Given task ->
In the Debris Ecology entry, what price per kilogram can gooseneck barnacles fetch?

Source text ->
::::::::
Debris Ecology
Walking the coast in an age of plastic
Sunday, 1 February, 2026
Gwendrez Plage
The gloomy weather continues to stifle my home-based creative practice. Laundry, sneakers, hanging jackets, untidy wood stacks, toys and papers spill across every surface. The birds signal a break in the rain. First a flutter of chirps, then—when I open the door—song erupts during a brief pause in what has now been months of constant rainfall.
There is no time to waste when a patch of blue sky teases the end of winter. It is only a tease, of course, but enough to propel the dog and me out of the house on foot, direction: plage. I need to raise my heart rate after days of hunching over my laptop, finalising reporting for the European Union on our association’s citizen science pilot, just wrapped.
And then it happens again: my athletic walk hijacked by washed-up plastic.
A cluster of discarded fishing nets sits just above the shoreline, likely gathered by concerned beachgoers. I pull my phone from my pocket to document the pollution and notice, once again, organisms clinging to the debris. Gooseneck barnacles (identified for me on a recent walk by friend and collaborator Dr. Corina Ciocan, when I filmed a cluster glued inside a washed-up rubber boot) are considered a delicacy in many parts of the world, fetching anywhere from 20 to 500€ per kilogram depending on where they are harvested. Their price reflects the difficulty of collection; the most prized specimens grow in places that are particularly dangerous to reach. Almost wiped out in the 1970s, they are now subject to strict catch limits. And yet this winter I have found handfuls of them hitching rides on an array of plastic marine debris.
I look down at the rocky beach revealed by the low tide and can’t un-see the sheer volume of plastic scattered across the shore. I abandon the 45-minute coastal loop I had planned and bend down to start collecting. Once I begin, it is hard to know when to stop, though there is never a moment when I feel I have made a meaningful dent.
The more I pick up, the more I see.
Today it is an overwhelming quantity of discarded fishing plastics—the same twine we have been finding as micro-particulates in the gills of oysters and mussels with college students working in the nearby Goyen River.
Over a decade ago, in a documentary I made in Peru, I narrated a line that said fishermen are the eyes and ears of our oceans.
Today, Fishing, as an industry, has transformed commercial fishermen (and women) into polluters of those same oceans.
::::::::
Given material ->
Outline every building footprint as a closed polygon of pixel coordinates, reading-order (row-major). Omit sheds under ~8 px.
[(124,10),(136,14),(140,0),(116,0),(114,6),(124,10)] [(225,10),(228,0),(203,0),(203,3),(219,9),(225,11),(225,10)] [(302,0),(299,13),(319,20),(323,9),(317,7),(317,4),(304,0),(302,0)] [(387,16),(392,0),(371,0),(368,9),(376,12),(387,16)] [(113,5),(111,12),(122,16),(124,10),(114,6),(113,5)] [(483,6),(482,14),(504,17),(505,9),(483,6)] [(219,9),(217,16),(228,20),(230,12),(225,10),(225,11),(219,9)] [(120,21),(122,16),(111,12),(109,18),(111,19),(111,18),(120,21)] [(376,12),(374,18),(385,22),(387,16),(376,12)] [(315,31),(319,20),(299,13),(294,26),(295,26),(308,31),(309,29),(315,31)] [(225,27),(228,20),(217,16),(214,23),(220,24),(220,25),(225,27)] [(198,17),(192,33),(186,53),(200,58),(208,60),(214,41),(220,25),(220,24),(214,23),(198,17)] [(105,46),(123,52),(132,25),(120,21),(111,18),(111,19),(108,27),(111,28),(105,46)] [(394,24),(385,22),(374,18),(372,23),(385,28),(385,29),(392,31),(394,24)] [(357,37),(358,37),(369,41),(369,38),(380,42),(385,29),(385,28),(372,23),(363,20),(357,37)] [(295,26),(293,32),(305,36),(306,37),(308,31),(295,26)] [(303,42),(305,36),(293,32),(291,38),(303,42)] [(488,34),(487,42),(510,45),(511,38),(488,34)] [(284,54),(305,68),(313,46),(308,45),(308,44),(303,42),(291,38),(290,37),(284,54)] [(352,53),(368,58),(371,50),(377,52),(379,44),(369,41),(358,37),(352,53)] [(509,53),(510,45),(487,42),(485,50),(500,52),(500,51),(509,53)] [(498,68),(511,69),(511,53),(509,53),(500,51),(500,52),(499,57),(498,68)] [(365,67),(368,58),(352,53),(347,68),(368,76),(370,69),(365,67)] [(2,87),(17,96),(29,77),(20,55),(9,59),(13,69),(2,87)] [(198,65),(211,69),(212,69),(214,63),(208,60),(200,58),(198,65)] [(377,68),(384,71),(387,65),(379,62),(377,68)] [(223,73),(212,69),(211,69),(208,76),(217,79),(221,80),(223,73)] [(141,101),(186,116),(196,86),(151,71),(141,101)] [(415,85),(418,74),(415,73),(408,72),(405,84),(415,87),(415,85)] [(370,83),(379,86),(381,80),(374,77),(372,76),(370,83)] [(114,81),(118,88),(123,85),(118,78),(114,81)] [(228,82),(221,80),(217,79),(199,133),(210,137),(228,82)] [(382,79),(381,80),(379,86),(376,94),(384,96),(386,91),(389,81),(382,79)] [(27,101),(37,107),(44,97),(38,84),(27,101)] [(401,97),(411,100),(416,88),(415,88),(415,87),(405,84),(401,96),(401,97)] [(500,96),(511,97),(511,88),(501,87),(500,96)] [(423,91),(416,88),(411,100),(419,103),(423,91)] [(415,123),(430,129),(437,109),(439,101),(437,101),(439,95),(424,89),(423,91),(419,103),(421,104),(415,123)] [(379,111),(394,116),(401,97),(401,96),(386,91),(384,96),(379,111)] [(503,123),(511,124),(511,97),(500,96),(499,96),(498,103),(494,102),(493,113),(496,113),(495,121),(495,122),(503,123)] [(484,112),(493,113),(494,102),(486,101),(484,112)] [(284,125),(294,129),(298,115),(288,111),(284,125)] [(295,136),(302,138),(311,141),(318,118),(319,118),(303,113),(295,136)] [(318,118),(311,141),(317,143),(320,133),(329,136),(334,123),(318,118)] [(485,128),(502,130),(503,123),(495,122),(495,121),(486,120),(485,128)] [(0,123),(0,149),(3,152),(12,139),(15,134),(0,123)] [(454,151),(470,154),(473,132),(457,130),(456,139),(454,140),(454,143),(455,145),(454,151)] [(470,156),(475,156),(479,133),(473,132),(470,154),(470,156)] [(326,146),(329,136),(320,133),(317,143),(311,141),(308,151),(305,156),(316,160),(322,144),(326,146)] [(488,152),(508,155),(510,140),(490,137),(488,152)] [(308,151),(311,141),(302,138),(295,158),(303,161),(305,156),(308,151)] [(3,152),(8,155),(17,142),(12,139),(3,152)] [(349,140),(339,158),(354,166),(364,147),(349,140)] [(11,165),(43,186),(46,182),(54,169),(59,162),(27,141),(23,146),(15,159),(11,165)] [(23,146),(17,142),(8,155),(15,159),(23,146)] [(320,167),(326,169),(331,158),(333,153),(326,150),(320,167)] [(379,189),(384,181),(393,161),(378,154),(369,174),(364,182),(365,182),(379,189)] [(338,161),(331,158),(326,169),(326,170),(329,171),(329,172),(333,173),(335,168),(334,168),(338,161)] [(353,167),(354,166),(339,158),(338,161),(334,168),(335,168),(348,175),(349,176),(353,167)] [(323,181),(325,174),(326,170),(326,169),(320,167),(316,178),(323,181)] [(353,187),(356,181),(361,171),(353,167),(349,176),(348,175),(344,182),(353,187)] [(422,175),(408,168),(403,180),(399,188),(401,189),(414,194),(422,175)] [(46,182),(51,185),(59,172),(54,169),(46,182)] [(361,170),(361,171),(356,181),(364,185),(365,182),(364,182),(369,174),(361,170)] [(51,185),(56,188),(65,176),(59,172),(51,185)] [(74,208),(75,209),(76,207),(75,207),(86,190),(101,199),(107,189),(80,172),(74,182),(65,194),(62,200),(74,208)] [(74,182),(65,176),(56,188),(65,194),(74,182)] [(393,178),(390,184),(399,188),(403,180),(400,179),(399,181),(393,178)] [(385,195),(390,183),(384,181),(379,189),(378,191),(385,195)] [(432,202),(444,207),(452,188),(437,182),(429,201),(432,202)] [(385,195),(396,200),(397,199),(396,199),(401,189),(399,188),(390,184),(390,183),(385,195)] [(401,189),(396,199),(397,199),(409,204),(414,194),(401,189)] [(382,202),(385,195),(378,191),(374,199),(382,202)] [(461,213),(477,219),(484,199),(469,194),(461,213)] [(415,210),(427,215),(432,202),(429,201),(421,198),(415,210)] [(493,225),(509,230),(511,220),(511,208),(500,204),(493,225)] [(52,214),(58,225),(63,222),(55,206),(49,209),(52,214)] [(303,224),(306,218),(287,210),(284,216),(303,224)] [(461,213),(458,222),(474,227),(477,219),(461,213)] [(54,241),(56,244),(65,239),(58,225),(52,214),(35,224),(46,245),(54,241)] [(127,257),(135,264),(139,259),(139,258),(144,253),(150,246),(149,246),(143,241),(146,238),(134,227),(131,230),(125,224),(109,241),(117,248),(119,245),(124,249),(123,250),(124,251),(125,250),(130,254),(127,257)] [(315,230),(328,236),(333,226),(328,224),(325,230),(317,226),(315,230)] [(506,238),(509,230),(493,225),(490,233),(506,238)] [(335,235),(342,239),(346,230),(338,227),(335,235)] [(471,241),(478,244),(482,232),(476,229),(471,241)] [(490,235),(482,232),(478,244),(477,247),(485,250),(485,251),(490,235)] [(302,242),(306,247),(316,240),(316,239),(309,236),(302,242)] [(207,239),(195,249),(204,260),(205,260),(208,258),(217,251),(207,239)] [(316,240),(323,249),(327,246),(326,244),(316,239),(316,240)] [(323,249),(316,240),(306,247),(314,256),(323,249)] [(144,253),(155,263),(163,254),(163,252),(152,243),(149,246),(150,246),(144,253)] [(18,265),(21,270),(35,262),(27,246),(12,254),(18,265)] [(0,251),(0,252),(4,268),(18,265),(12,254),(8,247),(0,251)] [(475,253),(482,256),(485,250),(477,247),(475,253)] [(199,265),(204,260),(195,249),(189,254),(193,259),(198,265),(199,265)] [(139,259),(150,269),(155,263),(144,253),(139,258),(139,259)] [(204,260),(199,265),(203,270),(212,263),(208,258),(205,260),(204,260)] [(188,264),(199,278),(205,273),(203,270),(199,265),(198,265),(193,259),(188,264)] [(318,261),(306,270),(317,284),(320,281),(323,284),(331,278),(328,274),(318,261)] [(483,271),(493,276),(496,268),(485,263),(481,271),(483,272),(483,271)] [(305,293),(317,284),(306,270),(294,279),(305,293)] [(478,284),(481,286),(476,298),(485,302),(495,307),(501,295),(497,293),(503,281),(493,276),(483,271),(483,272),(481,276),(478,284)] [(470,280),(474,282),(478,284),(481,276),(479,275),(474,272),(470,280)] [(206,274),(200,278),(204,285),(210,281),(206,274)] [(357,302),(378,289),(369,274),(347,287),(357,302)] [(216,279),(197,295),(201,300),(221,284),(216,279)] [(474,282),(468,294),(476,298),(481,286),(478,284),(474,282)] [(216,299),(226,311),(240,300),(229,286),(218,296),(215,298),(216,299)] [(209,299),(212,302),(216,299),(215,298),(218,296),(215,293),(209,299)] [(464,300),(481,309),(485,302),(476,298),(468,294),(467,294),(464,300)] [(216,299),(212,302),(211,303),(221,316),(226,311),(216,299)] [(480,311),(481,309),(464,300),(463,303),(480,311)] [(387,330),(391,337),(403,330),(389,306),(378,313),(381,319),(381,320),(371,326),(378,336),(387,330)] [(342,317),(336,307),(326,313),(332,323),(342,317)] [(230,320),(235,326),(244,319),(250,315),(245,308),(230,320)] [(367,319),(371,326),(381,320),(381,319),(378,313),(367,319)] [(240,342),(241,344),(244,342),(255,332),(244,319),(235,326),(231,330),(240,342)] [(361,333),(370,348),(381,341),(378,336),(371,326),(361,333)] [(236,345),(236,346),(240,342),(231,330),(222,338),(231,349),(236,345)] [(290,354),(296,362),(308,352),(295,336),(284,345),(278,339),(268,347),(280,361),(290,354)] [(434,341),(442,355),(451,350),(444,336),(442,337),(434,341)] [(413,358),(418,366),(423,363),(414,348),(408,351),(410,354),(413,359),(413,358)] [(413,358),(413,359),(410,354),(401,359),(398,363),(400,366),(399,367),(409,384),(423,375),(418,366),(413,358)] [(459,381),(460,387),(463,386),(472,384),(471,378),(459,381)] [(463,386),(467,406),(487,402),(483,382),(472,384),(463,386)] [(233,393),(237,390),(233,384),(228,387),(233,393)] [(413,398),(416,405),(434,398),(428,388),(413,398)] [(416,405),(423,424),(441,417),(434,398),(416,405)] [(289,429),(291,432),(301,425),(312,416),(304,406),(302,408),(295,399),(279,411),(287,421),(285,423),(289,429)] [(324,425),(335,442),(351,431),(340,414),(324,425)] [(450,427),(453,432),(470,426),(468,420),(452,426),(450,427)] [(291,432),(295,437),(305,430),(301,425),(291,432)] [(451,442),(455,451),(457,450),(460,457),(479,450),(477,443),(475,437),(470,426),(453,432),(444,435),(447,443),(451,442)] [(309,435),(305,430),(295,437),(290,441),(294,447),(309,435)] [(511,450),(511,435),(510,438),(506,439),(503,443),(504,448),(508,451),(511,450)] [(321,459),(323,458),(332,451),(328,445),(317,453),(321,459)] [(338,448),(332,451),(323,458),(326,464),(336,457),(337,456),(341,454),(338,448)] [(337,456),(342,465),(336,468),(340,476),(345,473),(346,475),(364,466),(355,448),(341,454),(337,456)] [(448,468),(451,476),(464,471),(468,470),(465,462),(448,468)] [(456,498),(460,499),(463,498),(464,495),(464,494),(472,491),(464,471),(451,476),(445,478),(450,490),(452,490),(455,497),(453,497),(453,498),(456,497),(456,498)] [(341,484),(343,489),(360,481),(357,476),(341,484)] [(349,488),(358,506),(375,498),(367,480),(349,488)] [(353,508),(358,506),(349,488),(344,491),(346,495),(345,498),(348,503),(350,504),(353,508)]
::::::::
Answer to this problem ->
Anywhere from 20 to 500€ per kilogram, depending on where they are harvested.